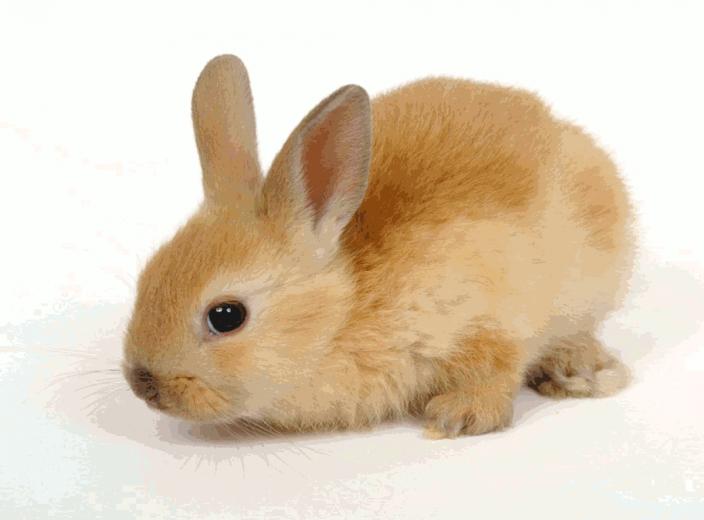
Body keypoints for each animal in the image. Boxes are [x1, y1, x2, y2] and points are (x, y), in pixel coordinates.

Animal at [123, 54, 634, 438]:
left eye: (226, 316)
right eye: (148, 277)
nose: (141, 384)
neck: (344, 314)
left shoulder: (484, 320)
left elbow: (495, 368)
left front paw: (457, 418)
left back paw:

* * * *

§ PROBLEM: Return the listing above in full and without alteration, excluding its pictures.

§ TASK RESULT:
Body keypoints for each animal in the image. Boxes are [x1, y1, x2, y2] and points are (x, y), in pixel coordinates.

Animal at [123, 54, 634, 438]:
left eye: (226, 316)
right eye: (148, 277)
nose: (141, 384)
neck: (344, 314)
left shoulder: (484, 320)
left elbow: (495, 368)
left front paw: (457, 418)
left back paw:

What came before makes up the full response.